Anxo

Personal information
- Full name: Ángel Mato Pose
- Date of birth: 30 March 1982 (age 43)
- Place of birth: Laxe, Spain
- Height: 1.75 m (5 ft 9 in)
- Position(s): Winger

Youth career
- 1996–1997: Baio
- 1997–1998: Galicia Gaiteira
- 1998–1999: Bergantiños

Senior career*
- Years: Team / Apps / (Gls)
- 1999–2002: Compostela B
- 2000–2004: Compostela / 60 / (7)
- 2002–2003: → Burgos (loan) / 26 / (3)
- 2004–2008: Ourense / 87 / (15)
- 2008–2009: Ceuta / 20 / (0)
- 2009–2010: Racing Villalbés / 14 / (2)
- 2010: Villanovense / 18 / (2)
- 2010–2011: Santa Comba / 15 / (1)
- 2011–2016: Villanovense / 175 / (28)
- 2016–2017: Valdivia / 2 / (2)
- 2017–2018: Santa Amalia / 24 / (1)
- 2019–2020: Valdivia / 21 / (1)

= Anxo Mato =

Spanish footballer

Ángel Mato Pose (born 30 March 1982), commonly known by his Galician name Anxo, is a Spanish former footballer who played as a winger.

==Club career==
Born in Laxe, A Coruña, Galicia, Anxo graduated from Bergantiños FC's youth academy. He joined SD Compostela in 1999, being initially assigned to the reserves.

On 3 September 2000, Anxo played his first match as a professional, coming on as a late substitute in a 0–0 home draw against Real Betis in the Segunda División championship. He scored his first goal on 5 November, netting the first of a 2–1 home win over UD Salamanca.
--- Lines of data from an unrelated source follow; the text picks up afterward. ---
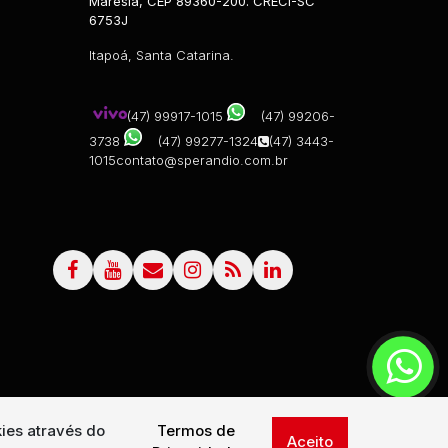
Maresia, CEP 89360-200. CRECI-SC
6753J
Itapoá, Santa Catarina.
(47) 99917-1015
(47) 99206-
3738
(47) 99277-1324
(47) 3443-
1015
contato@sperandio.com.br
ies através do
Termos de
Aceito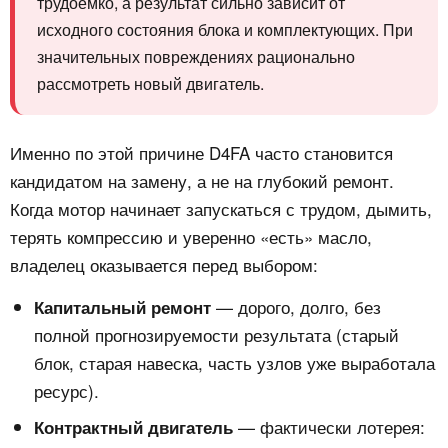
трудоёмко, а результат сильно зависит от
исходного состояния блока и комплектующих. При
значительных повреждениях рационально
рассмотреть новый двигатель.
Именно по этой причине D4FA часто становится
кандидатом на замену, а не на глубокий ремонт.
Когда мотор начинает запускаться с трудом, дымить,
терять компрессию и уверенно «есть» масло,
владелец оказывается перед выбором:
— дорого, долго, без
Капитальный ремонт
полной прогнозируемости результата (старый
блок, старая навеска, часть узлов уже выработала
ресурс).
— фактически лотерея:
Контрактный двигатель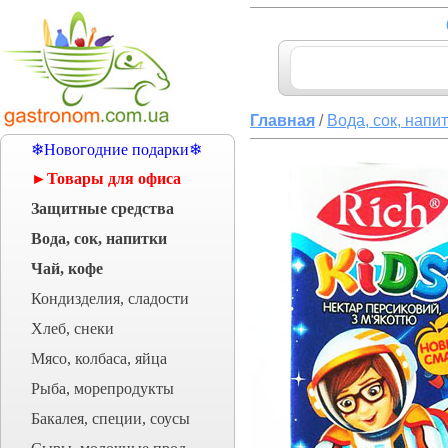
Главная
/
Вода, сок, напи
❄Новогодние подарки❄
►Товары для офиса
Защитные средства
Вода, сок, напитки
Чай, кофе
Кондизделия, сладости
Хлеб, снеки
Мясо, колбаса, яйца
Рыба, морепродукты
Бакалея, специи, соусы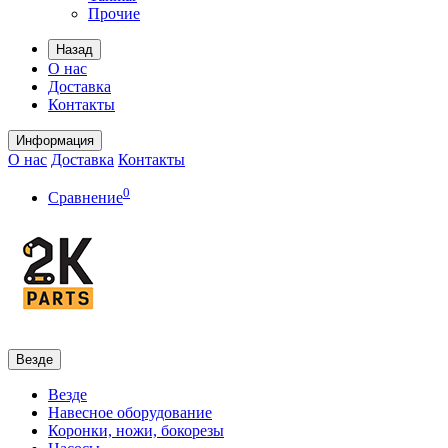
Прочие
Назад
О нас
Доставка
Контакты
Информация
О нас
Доставка
Контакты
0
Сравнение
Везде
Везде
Навесное оборудование
Коронки, ножи, бокорезы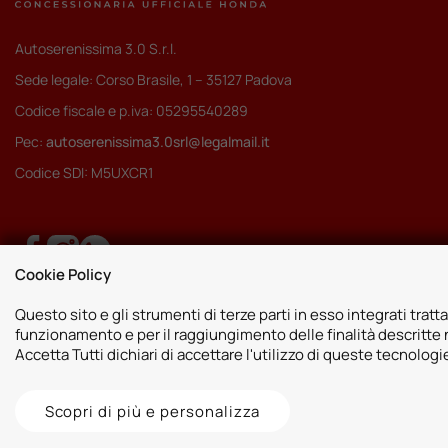
Autoserenissima 3.0 S.r.l.
Sede legale: Corso Brasile, 1 – 35127 Padova
Codice fiscale e p.iva: 05295540289
Pec:
autoserenissima3.0srl@legalmail.it
Codice SDI: M5UXCR1
Cookie Policy
Questo sito e gli strumenti di terze parti in esso integrati tratta
funzionamento e per il raggiungimento delle finalità descritte n
Accetta Tutti dichiari di accettare l'utilizzo di queste tecnolog
Scopri di più e personalizza
2026 © Autoshop Srl. Tutti i diritti riservati.
Privacy Policy
Cookie Pol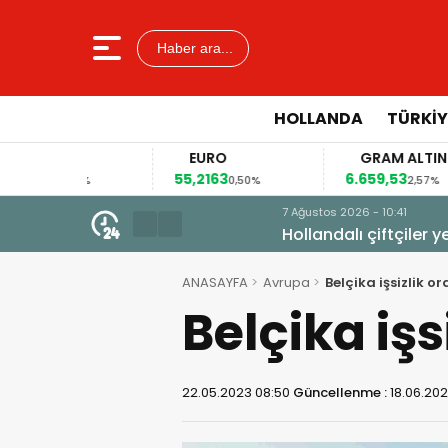
Haber ara...
HOLLANDA
TÜRKIY
EURO
GRAM ALTIN
55,2163
6.659,53
4
14%
0,50%
2,57%
7 Ağustos 2026 - 10:41
Hollandalı çiftçiler yeniden so
ANASAYFA
Avrupa
Belçika işsizlik o
Belçika işs
22.05.2023 08:50
Güncellenme :
18.06.202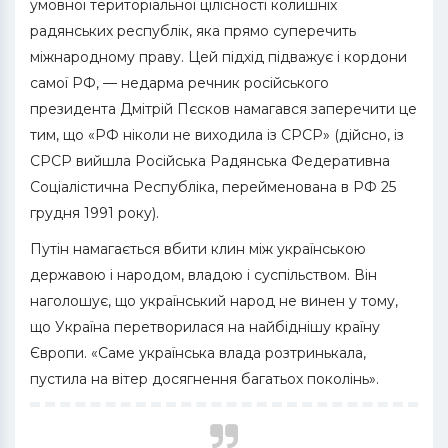
умовної територіальної цілісності колишніх
радянських республік, яка прямо суперечить
міжнародному праву. Цей підхід підважує і кордони
самої РФ, — недарма речник російського
президента Дмітрій Пєсков намагався заперечити це
тим, що «РФ ніколи не виходила із СРСР» (дійсно, із
СРСР вийшла Російська Радянська Федеративна
Соціалістична Республіка, перейменована в РФ 25
грудня 1991 року).
Путін намагається вбити клин між українською
державою і народом, владою і суспільством. Він
наголошує, що український народ не винен у тому,
що Україна перетворилася на найбіднішу країну
Європи. «Саме українська влада розтринькала,
пустила на вітер досягнення багатьох поколінь».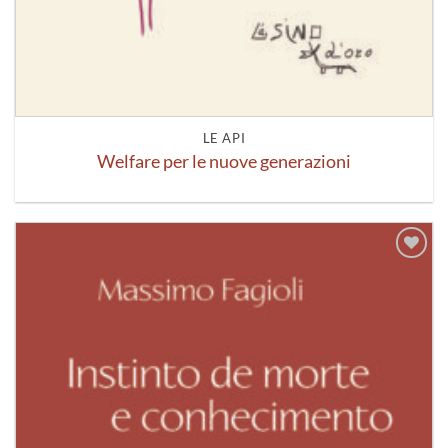
LE API
Welfare per le nuove generazioni
Aggiungi
alla lista
dei
desideri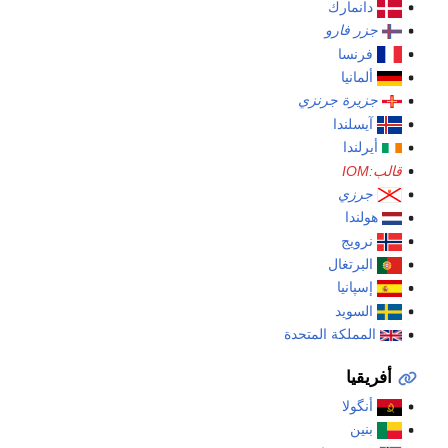
دانمارك
جزر فارو
فرنسا
ألمانيا
جزيرة جرنزي
آيسلندا
أيرلندا
قالب:IOM
جرزي
هولندا
نرويج
البرتغال
إسپانيا
السويد
المملكة المتحدة
أفريقيا
أنگولا
بنين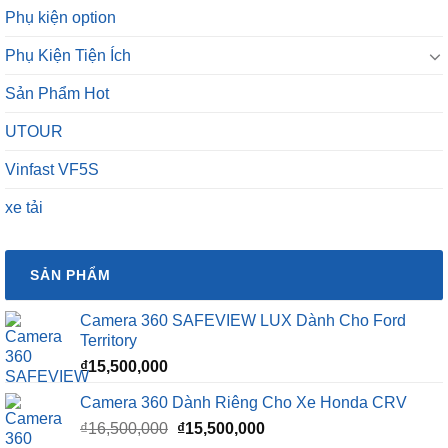
Phụ kiện option
Phụ Kiện Tiện Ích
Sản Phẩm Hot
UTOUR
Vinfast VF5S
xe tải
SẢN PHẨM
Camera 360 SAFEVIEW LUX Dành Cho Ford
Territory
₫
15,500,000
Camera 360 Dành Riêng Cho Xe Honda CRV
Giá
Giá
₫
16,500,000
₫
15,500,000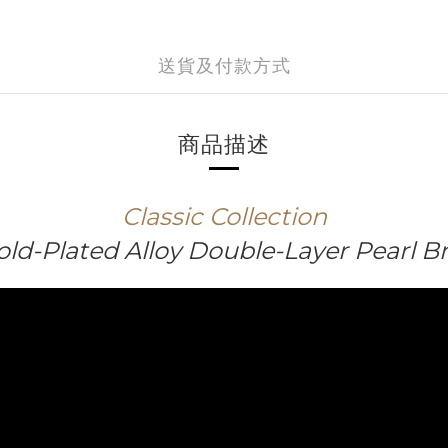
送貨及付款方式
商品描述
Classic
Collection
old-Plated Alloy Double-Layer Pearl Br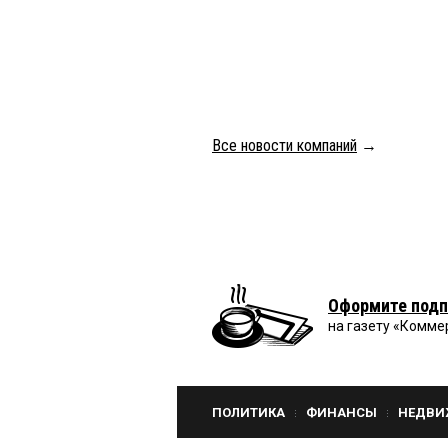
Все новости компаний
→
Оформите подп
на газету «Комме
ПОЛИТИКА
ФИНАНСЫ
НЕДВИ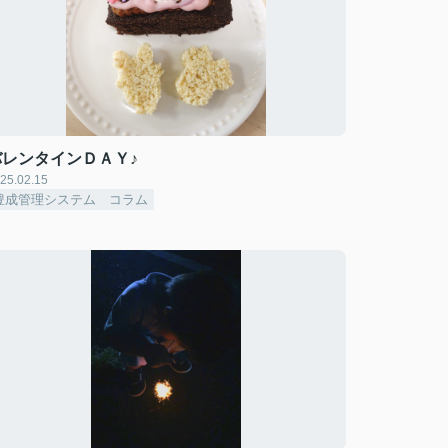
バレンタインＤＡＹ♪
25.02.15
豊成管理システム コラム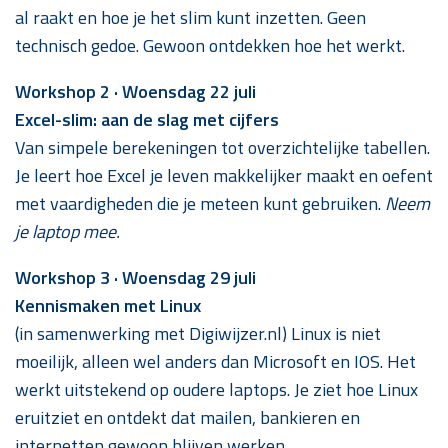
al raakt en hoe je het slim kunt inzetten. Geen
technisch gedoe. Gewoon ontdekken hoe het werkt.
Workshop 2 · Woensdag 22 juli
Excel-slim: aan de slag met cijfers
Van simpele berekeningen tot overzichtelijke tabellen.
Je leert hoe Excel je leven makkelijker maakt en oefent
met vaardigheden die je meteen kunt gebruiken.
Neem
je laptop mee.
Workshop 3 · Woensdag 29 juli
Kennismaken met Linux
(in samenwerking met Digiwijzer.nl) Linux is niet
moeilijk, alleen wel anders dan Microsoft en IOS. Het
werkt uitstekend op oudere laptops. Je ziet hoe Linux
eruitziet en ontdekt dat mailen, bankieren en
internetten gewoon blijven werken.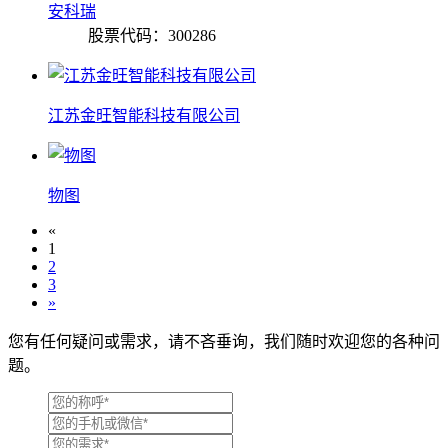
安科瑞
股票代码：300286
江苏金旺智能科技有限公司
物图
«
1
2
3
»
您有任何疑问或需求，请不吝垂询，我们随时欢迎您的各种问
题。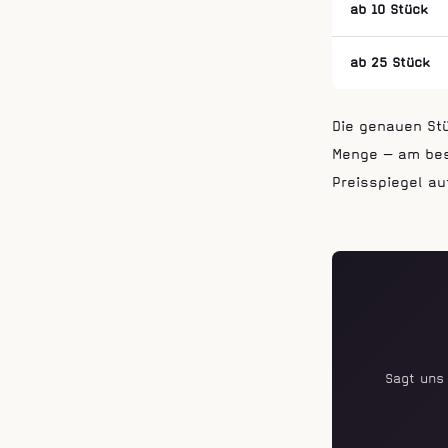
ab 10 Stück
ab 25 Stück
Die genauen St
Menge — am best
Preisspiegel au
Sagt uns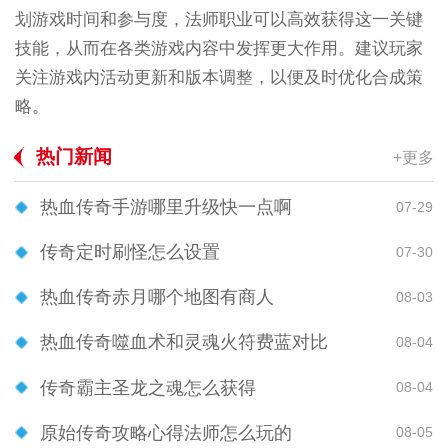
划游戏时间和参与度，法师职业可以高效获得这一关键
技能，从而在各类游戏内容中发挥更大作用。建议玩家
关注游戏内活动更新和版本调整，以便及时优化合成策
略。
热门新闻
+更多
热血传奇手游哪里升级快一点啊
07-29
传奇定时刷怪怎么设置
07-30
热血传奇赤月哪个地图有商人
08-03
热血传奇噬血术和灵魂火符费蓝对比
08-04
传奇霸主圣龙之魂怎么获得
08-04
原始传奇攻略心得法师怎么玩的
08-05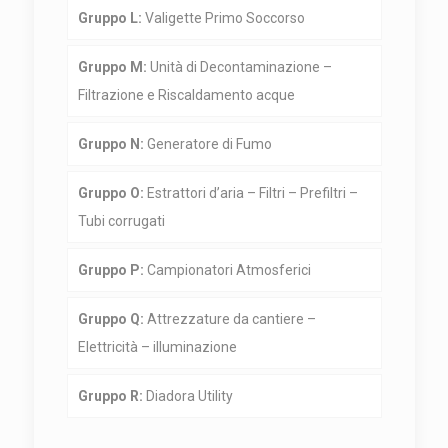
Gruppo L:
Valigette Primo Soccorso
Gruppo M:
Unità di Decontaminazione –
Filtrazione e Riscaldamento acque
Gruppo N:
Generatore di Fumo
Gruppo O:
Estrattori d’aria – Filtri – Prefiltri –
Tubi corrugati
Gruppo P:
Campionatori Atmosferici
Gruppo Q:
Attrezzature da cantiere –
Elettricità – illuminazione
Gruppo R:
Diadora Utility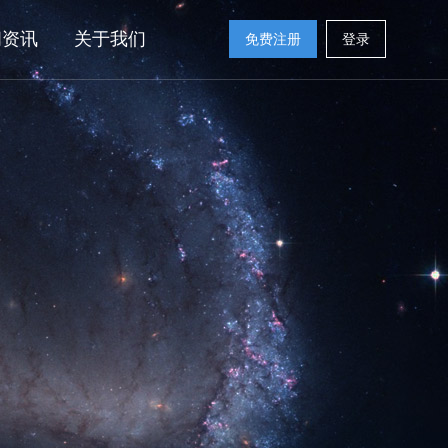
闻资讯
关于我们
免费注册
登录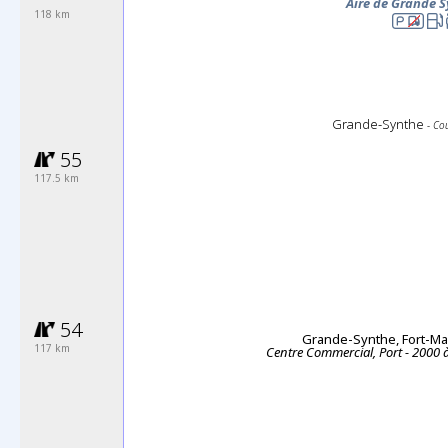
Aire de Grande 
118 km
Grande-Synthe
- Co
55
117.5 km
54
Grande-Synthe, Fort-Ma
117 km
Centre Commercial, Port - 2000 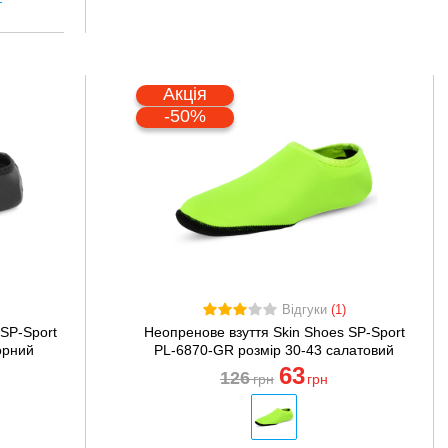
Акція
-50%
Відгуки
(1)
 SP-Sport
Неопренове взуття Skin Shoes SP-Sport
орний
PL-6870-GR розмір 30-43 салатовий
63
126
грн
грн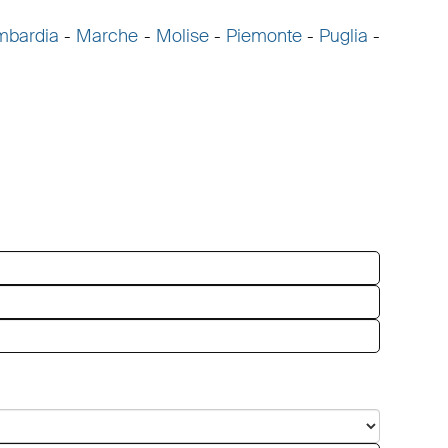
mbardia
-
Marche
-
Molise
-
Piemonte
-
Puglia
-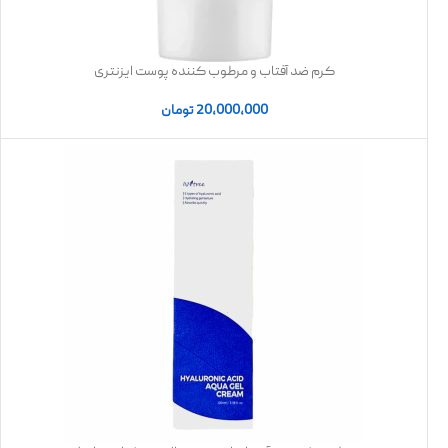
کرم ضد آفتاب و مرطوب کننده پوست ایزنتری
20,000,000
تومان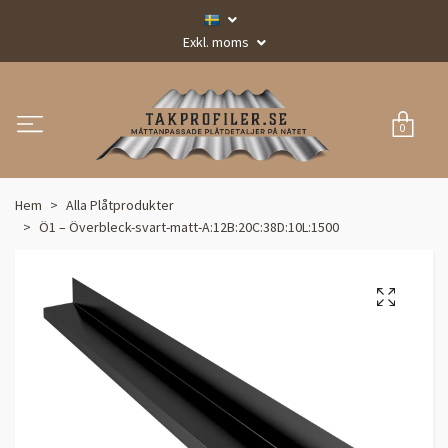
Exkl. moms
0
Hem
Alla Plåtprodukter
Ö1 – Överbleck-svart-matt-A:12B:20C:38D:10L:1500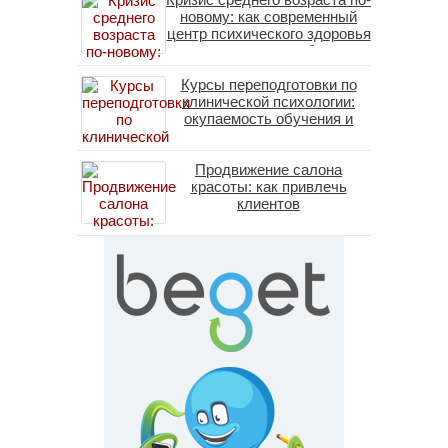
новому: как современный
центр психического здоровья
помогает пересобрать
личность без таблеток
Курсы переподготовки по
(методы ДПДГ и КПТ)
клинической психологии:
окупаемость обучения и
средние зарплаты
специалистов в 2026 году
Продвижение салона
красоты: как привлечь
клиентов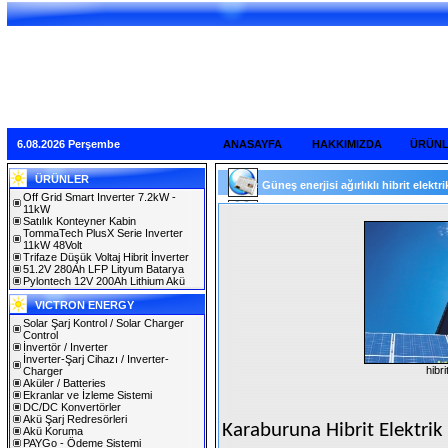
6.08.2026 Perşembe
ANASAYFA
HAKKIMIZDA
ÜRÜN
ÜRÜNLER
Güneş enerjisi ağırlıklı hibrit elektr
Off Grid Smart Inverter 7.2kW -
11kW
Satılık Konteyner Kabin
TommaTech PlusX Serie Inverter
11kW 48Volt
Trifaze Düşük Voltaj Hibrit İnverter
51.2V 280Ah LFP Lityum Batarya
Pylontech 12V 200Ah Lithium Akü
VICTRON ENERGY
Solar Şarj Kontrol / Solar Charger
Control
İnvertör / Inverter
İnverter-Şarj Cihazı / Inverter-
hibri
Charger
Aküler / Batteries
Ekranlar ve İzleme Sistemi
DC/DC Konvertörler
Akü Şarj Redresörleri
Karaburuna Hibrit Elektrik 
Akü Koruma
PAYGo - Ödeme Sistemi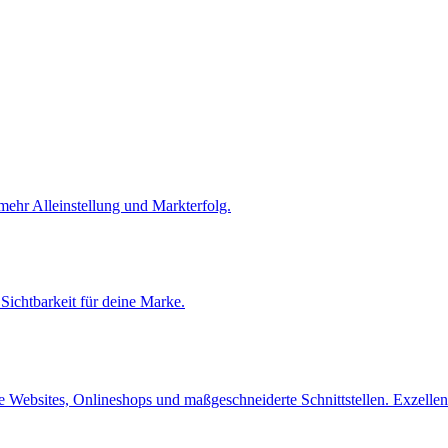
mehr Alleinstellung und Markterfolg.
ichtbarkeit für deine Marke.
le Websites, Onlineshops und maßgeschneiderte Schnittstellen. Exzelle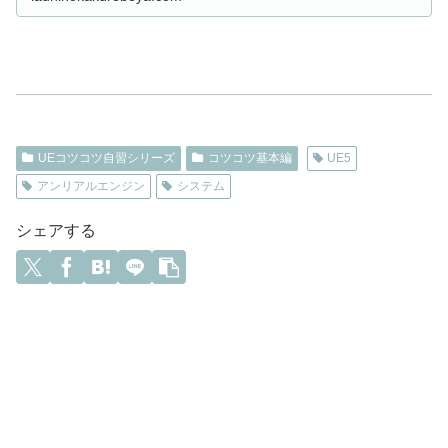
UEコツコツ自習シリーズ
コツコツ基本編
UE5
アンリアルエンジン
システム
シェアする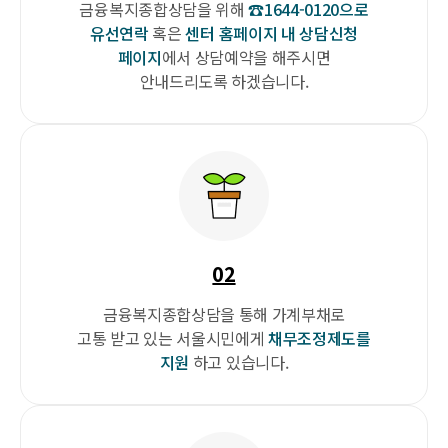
금융복지종합상담을 위해
☎1644-0120으로
유선연락
혹은
센터 홈페이지 내 상담신청
페이지
에서
상담예약을 해주시면
안내드리도록
하겠습니다.
02
금융복지종합상담을 통해
가계부채로
고통 받고 있는
서울시민에게
채무조정제도를
지원
하고 있습니다.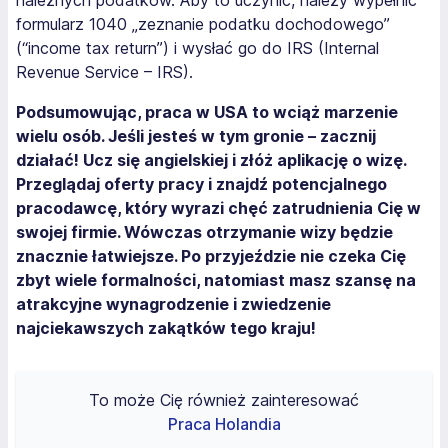
należnych podatków. Aby to uczynić, należy wypełnić
formularz 1040 „zeznanie podatku dochodowego”
(“income tax return”) i wysłać go do IRS (Internal
Revenue Service – IRS).
Podsumowując, praca w USA to wciąż marzenie
wielu osób. Jeśli jesteś w tym gronie – zacznij
działać! Ucz się angielskiej i złóż aplikację o wizę.
Przeglądaj oferty pracy i znajdź potencjalnego
pracodawcę, który wyrazi chęć zatrudnienia Cię w
swojej firmie. Wówczas otrzymanie wizy będzie
znacznie łatwiejsze. Po przyjeździe nie czeka Cię
zbyt wiele formalności, natomiast masz szansę na
atrakcyjne wynagrodzenie i zwiedzenie
najciekawszych zakątków tego kraju!
To może Cię również zainteresować
Praca Holandia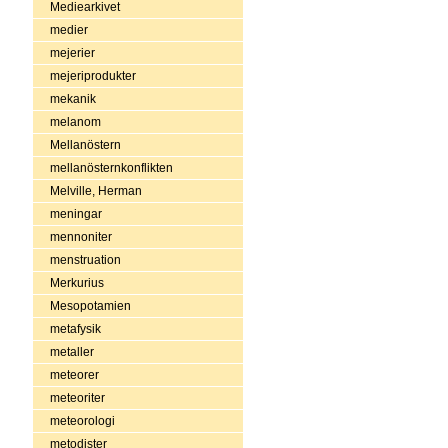
Mediearkivet
medier
mejerier
mejeriprodukter
mekanik
melanom
Mellanöstern
mellanösternkonflikten
Melville, Herman
meningar
mennoniter
menstruation
Merkurius
Mesopotamien
metafysik
metaller
meteorer
meteoriter
meteorologi
metodister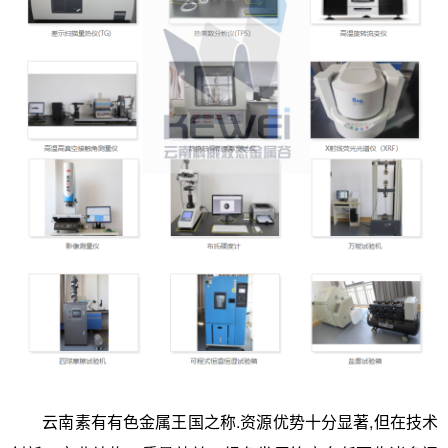
云南素有有色金属王国之称.资源优势十分显著,但在技术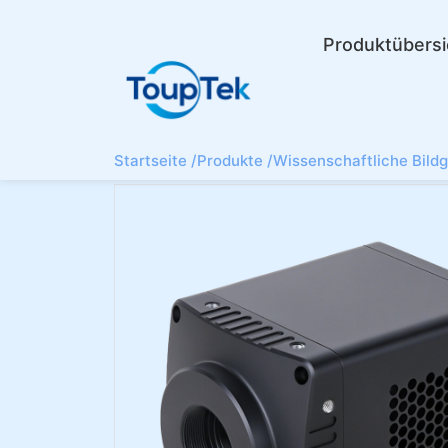
Produktübersi
Startseite /
Produkte /
Wissenschaftliche Bild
In the summer of 2002, Anxo moved to Burgos CF of Segunda División B in a season-long loan deal. He eventually returned to Compos in June of the following year, after struggling with injuries.

In 2004, Anxo signed for CD Ourense also in the third level. On 4 July 2008, after scoring nine goals during the campaign, he joined fellow league club AD Ceuta.

Anxo subsequently resumed his career in the third division but also in Tercera División, representing RC Villalbés, CF Villanovense (two stints) and Santa Comba CF.